##### Information supplied #####
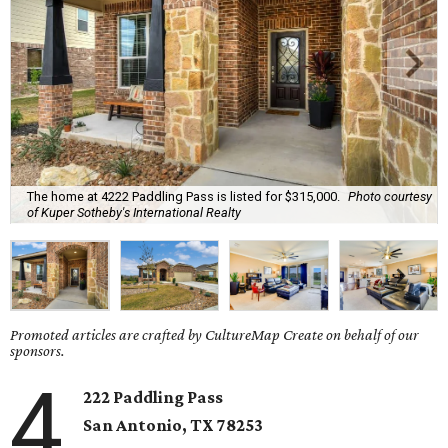
The home at 4222 Paddling Pass is listed for $315,000.
Photo courtesy
of Kuper Sotheby's International Realty
Promoted articles are crafted by CultureMap Create on behalf of our
sponsors.
4
222 Paddling Pass
San Antonio, TX
78253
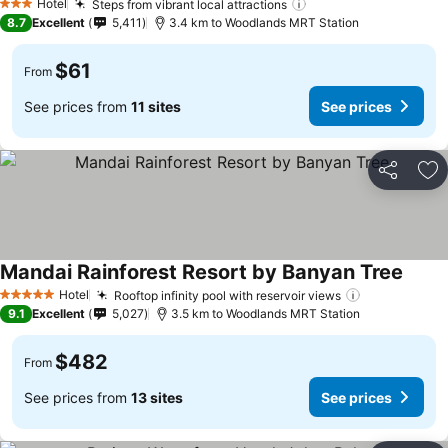
Hotel
Steps from vibrant local attractions
See prices
3 Stars
8.7
Excellent
5,411
3.4 km to Woodlands MRT Station
$61
From
See prices from
11 sites
See prices
Share
Ad
Mandai Rainforest Resort by Banyan Tree
See p
Hotel
Rooftop infinity pool with reservoir views
See prices
5 Stars
9.1
Excellent
5,027
3.5 km to Woodlands MRT Station
$482
From
See prices from
13 sites
See prices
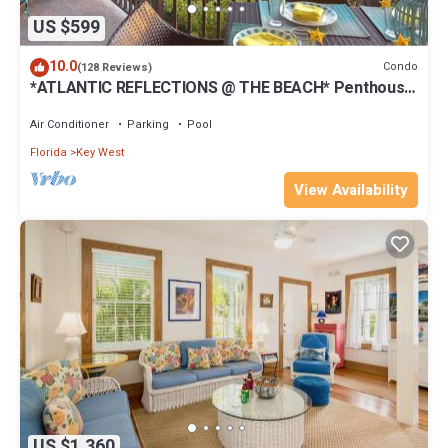
US $599
10.0
Condo
(128 Reviews)
*ATLANTIC REFLECTIONS @ THE BEACH* Penthouse
+ Last Key White Glove Service.
Air Conditioner
Parking
Pool
Florida
Key West
View Availability
US $1,360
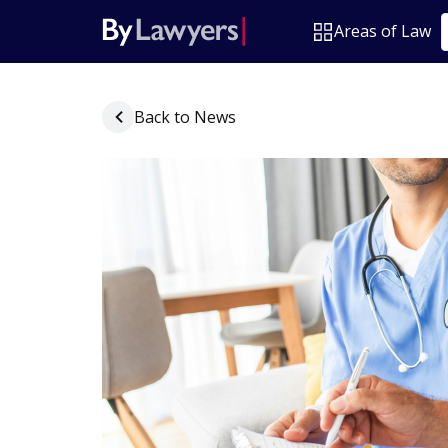
Areas of Law
Back to News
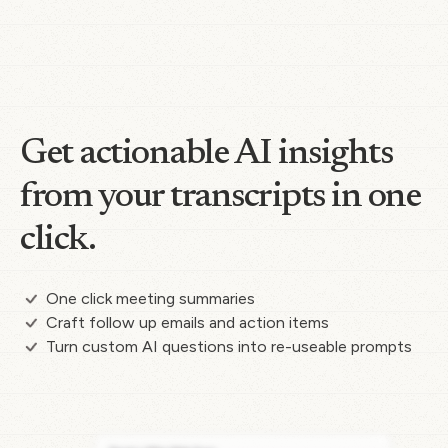
Get actionable AI insights
from your transcripts in one
click.
One click meeting summaries
Craft follow up emails and action items
Turn custom AI questions into re-useable prompts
#####
- **Problem**
The expected answer is the whole listing above, copied exactly, with images excluded.

- **Answer space**
The home at 4222 Paddling Pass is listed for $315,000.
Photo courtesy
of Kuper Sotheby's International Realty
Promoted articles are crafted by CultureMap Create on behalf of our
sponsors.
4
222 Paddling Pass
San Antonio, TX
78253
Hotel
Steps from vibrant local attractions
See prices
3 Stars
8.7
Excellent
5,411
3.4 km to Woodlands MRT Station
$61
From
See prices from
11 sites
See prices
Share
Ad
Mandai Rainforest Resort by Banyan Tree
See p
Hotel
Rooftop infinity pool with reservoir views
See prices
5 Stars
9.1
Excellent
5,027
3.5 km to Woodlands MRT Station
$482
From
See prices from
13 sites
See prices
US $599
10.0
Condo
(128 Reviews)
*ATLANTIC REFLECTIONS @ THE BEACH* Penthouse
+ Last Key White Glove Service.
Air Conditioner
Parking
Pool
Florida
Key West
View Availability
US $1,360
Areas of Law
Back to News
Get actionable AI insights
from your transcripts in one
click.
One click meeting summaries
Craft follow up emails and action items
Turn custom AI questions into re-useable prompts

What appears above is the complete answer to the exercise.